JOB
Reproduce the lines of the CAD text data word for word, from the first line of the rows through the line containing "v(1.69, -11.2) *".

Stored data
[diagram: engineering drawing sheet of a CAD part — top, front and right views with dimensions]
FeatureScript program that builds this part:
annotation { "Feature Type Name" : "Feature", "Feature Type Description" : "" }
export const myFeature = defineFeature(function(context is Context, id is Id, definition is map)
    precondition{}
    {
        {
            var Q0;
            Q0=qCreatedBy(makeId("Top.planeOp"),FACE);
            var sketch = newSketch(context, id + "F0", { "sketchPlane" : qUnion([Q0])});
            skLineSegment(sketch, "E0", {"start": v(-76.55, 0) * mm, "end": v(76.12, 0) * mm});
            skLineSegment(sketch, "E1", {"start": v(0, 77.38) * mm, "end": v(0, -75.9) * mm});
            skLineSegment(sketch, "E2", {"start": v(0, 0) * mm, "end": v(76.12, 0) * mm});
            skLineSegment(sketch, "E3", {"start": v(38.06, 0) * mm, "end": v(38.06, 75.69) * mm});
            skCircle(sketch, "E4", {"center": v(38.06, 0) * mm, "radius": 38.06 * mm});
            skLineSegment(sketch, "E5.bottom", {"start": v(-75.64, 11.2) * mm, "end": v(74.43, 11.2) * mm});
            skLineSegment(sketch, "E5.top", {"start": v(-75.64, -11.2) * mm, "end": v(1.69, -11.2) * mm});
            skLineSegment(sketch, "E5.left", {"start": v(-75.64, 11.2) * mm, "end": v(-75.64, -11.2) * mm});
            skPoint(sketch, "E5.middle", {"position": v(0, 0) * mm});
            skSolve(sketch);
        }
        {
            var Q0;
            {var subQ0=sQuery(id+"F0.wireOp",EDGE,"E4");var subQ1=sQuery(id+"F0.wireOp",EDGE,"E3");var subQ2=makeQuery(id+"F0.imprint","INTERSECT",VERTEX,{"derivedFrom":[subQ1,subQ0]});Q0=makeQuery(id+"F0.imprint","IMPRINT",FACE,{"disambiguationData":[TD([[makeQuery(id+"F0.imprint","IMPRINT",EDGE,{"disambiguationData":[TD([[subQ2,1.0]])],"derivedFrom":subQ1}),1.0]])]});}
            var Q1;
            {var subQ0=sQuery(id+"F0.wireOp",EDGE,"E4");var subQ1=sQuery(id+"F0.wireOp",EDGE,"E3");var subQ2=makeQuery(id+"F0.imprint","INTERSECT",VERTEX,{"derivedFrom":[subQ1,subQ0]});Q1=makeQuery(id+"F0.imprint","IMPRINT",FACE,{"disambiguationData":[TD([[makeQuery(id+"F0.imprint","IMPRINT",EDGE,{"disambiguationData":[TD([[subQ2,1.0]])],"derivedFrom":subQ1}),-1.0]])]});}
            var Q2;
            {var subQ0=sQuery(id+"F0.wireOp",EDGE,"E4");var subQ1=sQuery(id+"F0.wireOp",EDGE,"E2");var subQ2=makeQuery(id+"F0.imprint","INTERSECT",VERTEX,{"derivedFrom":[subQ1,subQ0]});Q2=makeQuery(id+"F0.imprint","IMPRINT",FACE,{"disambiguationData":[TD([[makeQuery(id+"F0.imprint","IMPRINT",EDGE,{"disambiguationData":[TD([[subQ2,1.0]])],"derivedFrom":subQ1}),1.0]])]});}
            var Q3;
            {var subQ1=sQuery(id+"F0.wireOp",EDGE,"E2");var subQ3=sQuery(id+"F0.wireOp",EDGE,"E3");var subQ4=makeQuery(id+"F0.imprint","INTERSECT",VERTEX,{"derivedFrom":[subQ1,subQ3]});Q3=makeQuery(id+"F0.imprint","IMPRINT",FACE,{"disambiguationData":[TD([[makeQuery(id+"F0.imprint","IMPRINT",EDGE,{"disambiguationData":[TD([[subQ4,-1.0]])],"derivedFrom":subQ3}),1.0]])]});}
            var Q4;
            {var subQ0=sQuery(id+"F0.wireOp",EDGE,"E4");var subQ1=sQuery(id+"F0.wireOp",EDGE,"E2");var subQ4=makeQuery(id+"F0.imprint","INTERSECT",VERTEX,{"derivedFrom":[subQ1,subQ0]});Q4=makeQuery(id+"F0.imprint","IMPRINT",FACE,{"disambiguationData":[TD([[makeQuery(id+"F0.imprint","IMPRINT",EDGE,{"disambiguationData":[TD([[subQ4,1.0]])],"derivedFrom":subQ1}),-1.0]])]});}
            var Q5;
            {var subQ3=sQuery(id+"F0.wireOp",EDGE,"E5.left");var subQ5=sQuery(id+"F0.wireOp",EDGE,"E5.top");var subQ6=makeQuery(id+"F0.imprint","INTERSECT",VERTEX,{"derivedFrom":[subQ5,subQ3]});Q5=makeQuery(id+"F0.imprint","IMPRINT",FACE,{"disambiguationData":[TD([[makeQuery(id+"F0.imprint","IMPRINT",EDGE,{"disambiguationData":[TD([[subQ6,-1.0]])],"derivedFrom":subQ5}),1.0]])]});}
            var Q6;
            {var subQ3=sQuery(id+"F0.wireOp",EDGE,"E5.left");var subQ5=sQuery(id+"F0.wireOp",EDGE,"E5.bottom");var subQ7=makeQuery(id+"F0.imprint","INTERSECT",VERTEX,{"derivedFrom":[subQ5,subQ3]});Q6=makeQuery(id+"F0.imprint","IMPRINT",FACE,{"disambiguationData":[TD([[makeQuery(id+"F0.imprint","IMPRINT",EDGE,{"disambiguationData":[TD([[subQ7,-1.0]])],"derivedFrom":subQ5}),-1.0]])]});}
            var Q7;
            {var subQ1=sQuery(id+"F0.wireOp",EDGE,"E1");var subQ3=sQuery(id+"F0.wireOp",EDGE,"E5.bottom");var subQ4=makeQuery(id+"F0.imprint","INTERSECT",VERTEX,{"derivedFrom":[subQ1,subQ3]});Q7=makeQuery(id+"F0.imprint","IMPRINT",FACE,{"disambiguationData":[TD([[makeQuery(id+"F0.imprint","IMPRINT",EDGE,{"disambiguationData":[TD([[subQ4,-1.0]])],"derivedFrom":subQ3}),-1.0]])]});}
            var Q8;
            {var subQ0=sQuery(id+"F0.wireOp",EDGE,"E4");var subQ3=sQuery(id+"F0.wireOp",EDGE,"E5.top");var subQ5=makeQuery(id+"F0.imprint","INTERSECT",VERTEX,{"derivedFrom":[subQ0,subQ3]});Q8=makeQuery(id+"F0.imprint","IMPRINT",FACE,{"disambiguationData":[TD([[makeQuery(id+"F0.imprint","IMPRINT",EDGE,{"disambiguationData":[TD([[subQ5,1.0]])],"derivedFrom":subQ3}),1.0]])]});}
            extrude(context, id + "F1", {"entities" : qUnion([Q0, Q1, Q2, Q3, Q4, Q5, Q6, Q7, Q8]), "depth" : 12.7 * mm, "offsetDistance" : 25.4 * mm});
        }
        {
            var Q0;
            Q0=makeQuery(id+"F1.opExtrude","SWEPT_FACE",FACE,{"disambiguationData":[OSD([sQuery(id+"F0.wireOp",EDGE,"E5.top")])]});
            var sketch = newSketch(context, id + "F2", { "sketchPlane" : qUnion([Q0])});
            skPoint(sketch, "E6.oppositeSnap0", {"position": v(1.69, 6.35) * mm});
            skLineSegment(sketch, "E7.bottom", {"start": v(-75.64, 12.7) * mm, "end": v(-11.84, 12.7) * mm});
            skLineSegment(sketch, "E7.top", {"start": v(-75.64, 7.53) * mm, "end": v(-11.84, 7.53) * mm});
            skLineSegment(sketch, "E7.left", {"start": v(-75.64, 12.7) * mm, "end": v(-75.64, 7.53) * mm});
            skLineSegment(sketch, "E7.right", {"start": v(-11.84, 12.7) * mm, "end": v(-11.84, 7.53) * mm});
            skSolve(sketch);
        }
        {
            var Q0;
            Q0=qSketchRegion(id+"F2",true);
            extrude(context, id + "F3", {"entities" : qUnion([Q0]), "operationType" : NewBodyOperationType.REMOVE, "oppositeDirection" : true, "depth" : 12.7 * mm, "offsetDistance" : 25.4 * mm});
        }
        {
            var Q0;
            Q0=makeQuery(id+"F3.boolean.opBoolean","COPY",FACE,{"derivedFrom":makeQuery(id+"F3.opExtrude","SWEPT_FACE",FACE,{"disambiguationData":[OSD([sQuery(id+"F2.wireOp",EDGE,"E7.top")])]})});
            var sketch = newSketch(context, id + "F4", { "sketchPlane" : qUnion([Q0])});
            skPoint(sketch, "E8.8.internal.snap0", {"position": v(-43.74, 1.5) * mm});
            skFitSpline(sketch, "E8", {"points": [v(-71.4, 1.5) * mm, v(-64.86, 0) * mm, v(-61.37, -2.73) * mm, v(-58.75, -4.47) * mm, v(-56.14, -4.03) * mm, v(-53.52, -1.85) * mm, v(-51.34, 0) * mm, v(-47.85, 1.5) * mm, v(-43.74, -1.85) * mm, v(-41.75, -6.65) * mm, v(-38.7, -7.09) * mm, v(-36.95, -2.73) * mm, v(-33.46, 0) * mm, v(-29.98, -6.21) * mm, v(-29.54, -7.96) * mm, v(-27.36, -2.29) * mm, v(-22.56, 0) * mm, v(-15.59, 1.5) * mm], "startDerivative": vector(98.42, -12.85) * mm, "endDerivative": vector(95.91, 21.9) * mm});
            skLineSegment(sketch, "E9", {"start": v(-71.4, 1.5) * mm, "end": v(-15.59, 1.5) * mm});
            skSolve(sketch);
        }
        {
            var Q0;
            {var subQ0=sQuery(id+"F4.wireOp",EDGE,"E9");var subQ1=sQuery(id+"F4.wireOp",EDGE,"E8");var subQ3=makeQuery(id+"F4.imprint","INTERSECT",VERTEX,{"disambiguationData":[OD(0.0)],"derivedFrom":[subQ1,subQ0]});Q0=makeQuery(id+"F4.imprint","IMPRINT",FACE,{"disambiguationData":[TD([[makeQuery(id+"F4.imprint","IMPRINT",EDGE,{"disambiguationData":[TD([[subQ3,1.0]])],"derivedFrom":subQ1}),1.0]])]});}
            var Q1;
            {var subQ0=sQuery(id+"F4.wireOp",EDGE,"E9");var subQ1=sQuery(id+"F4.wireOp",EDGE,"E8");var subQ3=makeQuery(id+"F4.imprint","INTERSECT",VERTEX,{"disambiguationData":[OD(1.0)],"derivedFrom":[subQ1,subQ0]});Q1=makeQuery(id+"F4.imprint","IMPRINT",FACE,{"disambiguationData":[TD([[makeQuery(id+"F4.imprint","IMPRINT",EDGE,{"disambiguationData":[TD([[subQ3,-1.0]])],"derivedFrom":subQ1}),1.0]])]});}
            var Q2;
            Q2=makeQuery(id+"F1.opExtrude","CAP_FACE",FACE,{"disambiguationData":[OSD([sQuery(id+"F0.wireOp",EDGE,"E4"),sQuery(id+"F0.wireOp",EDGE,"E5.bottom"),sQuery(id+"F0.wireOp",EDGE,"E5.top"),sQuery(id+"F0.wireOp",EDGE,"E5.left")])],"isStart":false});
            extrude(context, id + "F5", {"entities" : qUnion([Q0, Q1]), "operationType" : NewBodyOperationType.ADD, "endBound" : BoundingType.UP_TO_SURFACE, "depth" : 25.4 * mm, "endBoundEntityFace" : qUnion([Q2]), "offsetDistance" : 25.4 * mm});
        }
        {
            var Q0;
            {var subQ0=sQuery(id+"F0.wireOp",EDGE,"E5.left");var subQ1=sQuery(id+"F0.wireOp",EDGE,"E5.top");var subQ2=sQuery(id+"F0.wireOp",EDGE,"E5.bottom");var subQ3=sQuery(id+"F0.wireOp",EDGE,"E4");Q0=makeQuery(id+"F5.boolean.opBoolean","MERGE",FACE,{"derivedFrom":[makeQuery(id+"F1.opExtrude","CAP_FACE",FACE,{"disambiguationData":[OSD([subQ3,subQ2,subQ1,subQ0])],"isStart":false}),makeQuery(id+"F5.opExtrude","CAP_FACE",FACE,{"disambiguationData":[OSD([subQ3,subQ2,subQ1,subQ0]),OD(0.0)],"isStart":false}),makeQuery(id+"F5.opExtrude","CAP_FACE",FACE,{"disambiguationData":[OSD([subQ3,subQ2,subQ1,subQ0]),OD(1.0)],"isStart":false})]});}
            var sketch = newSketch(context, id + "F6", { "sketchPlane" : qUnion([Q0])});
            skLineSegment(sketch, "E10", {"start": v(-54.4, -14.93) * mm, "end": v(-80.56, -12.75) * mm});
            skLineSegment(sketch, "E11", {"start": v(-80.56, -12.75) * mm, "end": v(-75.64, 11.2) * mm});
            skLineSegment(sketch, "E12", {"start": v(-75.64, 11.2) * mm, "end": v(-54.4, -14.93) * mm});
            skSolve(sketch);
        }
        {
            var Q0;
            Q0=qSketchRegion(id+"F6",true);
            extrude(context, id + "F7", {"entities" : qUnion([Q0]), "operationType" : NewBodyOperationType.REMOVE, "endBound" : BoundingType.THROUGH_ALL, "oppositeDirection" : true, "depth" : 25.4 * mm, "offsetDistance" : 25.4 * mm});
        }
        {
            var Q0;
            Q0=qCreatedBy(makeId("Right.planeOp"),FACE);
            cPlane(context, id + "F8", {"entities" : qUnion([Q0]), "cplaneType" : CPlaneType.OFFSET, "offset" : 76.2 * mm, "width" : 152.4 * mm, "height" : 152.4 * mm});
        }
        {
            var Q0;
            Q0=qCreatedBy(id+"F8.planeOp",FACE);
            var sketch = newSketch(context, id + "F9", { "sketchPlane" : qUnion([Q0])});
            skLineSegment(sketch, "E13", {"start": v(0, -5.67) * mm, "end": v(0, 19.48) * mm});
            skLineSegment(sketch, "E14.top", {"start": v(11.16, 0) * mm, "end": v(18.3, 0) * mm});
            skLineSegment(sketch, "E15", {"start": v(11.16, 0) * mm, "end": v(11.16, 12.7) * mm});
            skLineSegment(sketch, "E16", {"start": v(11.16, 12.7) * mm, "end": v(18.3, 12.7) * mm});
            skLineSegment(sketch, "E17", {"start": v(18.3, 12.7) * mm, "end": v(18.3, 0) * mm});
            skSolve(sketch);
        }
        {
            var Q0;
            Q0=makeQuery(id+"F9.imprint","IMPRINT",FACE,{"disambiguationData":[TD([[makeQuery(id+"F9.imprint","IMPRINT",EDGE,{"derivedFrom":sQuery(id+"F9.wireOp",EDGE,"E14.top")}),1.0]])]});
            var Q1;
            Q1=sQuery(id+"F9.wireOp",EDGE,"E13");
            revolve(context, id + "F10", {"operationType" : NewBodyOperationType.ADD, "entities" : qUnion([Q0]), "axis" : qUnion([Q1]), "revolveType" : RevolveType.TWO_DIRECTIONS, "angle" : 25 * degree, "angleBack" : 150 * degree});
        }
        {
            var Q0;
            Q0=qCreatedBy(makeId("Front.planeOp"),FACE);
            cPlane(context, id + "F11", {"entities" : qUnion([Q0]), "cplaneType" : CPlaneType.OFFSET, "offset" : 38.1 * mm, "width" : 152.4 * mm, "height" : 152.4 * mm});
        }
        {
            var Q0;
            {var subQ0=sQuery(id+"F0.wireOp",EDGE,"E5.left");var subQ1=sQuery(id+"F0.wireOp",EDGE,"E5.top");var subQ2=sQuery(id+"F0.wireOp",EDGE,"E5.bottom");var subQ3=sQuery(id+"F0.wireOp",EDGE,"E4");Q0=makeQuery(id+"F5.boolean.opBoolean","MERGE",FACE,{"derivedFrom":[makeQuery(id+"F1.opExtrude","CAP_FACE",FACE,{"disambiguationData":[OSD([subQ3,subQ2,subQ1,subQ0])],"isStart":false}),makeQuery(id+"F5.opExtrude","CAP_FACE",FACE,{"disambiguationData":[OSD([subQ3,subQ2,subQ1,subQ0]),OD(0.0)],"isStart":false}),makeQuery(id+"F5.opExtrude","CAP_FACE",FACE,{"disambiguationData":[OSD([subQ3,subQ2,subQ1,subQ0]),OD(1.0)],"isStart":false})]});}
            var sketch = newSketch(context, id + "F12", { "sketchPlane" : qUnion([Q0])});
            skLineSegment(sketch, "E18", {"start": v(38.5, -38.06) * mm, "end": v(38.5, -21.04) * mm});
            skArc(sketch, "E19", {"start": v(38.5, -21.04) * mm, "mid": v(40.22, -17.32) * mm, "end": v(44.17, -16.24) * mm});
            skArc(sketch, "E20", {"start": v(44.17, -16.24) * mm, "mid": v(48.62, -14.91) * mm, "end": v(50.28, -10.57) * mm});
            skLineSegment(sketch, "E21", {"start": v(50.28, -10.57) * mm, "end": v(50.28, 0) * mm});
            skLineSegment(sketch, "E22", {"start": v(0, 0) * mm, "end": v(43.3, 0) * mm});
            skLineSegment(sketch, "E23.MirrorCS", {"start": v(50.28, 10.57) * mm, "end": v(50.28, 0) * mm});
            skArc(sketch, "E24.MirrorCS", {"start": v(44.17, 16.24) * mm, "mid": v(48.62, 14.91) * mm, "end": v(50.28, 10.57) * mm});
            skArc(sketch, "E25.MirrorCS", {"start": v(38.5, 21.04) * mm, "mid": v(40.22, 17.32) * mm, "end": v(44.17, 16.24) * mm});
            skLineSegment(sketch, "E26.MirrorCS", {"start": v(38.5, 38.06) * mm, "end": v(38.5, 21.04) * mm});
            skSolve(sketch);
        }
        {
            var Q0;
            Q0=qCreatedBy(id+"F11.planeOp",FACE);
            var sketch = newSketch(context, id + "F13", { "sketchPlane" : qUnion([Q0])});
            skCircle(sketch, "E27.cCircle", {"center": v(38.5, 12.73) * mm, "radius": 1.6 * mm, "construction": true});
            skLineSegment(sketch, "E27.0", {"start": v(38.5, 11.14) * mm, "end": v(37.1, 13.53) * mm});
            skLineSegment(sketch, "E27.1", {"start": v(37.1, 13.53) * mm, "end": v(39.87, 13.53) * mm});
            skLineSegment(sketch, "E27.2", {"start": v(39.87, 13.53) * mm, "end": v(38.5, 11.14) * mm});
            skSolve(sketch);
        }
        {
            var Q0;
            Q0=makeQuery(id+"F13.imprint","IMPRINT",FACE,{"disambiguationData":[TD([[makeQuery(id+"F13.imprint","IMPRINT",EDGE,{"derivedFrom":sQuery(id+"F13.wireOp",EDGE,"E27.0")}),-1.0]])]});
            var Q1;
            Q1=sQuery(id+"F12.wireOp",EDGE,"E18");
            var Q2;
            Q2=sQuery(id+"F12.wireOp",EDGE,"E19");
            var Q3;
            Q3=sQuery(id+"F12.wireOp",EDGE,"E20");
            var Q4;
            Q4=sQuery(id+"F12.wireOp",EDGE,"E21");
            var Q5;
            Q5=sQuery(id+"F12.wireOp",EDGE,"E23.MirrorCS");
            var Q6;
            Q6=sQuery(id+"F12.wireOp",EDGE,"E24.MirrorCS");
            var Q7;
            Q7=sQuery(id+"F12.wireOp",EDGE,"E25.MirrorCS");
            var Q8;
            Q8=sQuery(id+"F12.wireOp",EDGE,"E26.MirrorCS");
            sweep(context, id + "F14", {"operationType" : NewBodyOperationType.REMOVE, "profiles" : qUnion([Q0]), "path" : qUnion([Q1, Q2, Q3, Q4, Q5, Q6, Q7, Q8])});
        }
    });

EXERCISE ANSWER
[diagram: engineering drawing sheet of a CAD part — top, front and right views with dimensions]
FeatureScript program that builds this part:
annotation { "Feature Type Name" : "Feature", "Feature Type Description" : "" }
export const myFeature = defineFeature(function(context is Context, id is Id, definition is map)
    precondition{}
    {
        {
            var Q0;
            Q0=qCreatedBy(makeId("Top.planeOp"),FACE);
            var sketch = newSketch(context, id + "F0", { "sketchPlane" : qUnion([Q0])});
            skLineSegment(sketch, "E0", {"start": v(-76.55, 0) * mm, "end": v(76.12, 0) * mm});
            skLineSegment(sketch, "E1", {"start": v(0, 77.38) * mm, "end": v(0, -75.9) * mm});
            skLineSegment(sketch, "E2", {"start": v(0, 0) * mm, "end": v(76.12, 0) * mm});
            skLineSegment(sketch, "E3", {"start": v(38.06, 0) * mm, "end": v(38.06, 75.69) * mm});
            skCircle(sketch, "E4", {"center": v(38.06, 0) * mm, "radius": 38.06 * mm});
            skLineSegment(sketch, "E5.bottom", {"start": v(-75.64, 11.2) * mm, "end": v(74.43, 11.2) * mm});
            skLineSegment(sketch, "E5.top", {"start": v(-75.64, -11.2) * mm, "end": v(1.69, -11.2) * mm});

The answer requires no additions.